Task statement: Every line containing the word "What" is to be copied from the data below.

Source material:
---

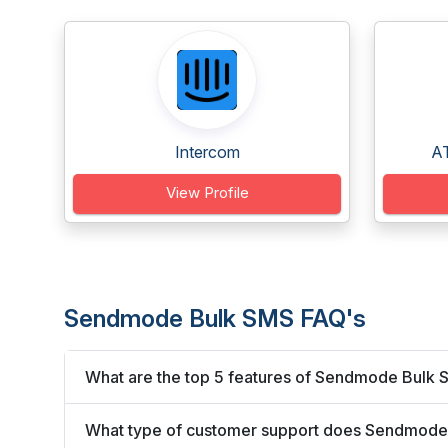
Intercom
AT
View Profile
Sendmode Bulk SMS FAQ's
What are the top 5 features of Sendmode Bulk
What type of customer support does Sendmode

---

Completed exercise:
What are the top 5 features of Sendmode Bulk
What type of customer support does Sendmode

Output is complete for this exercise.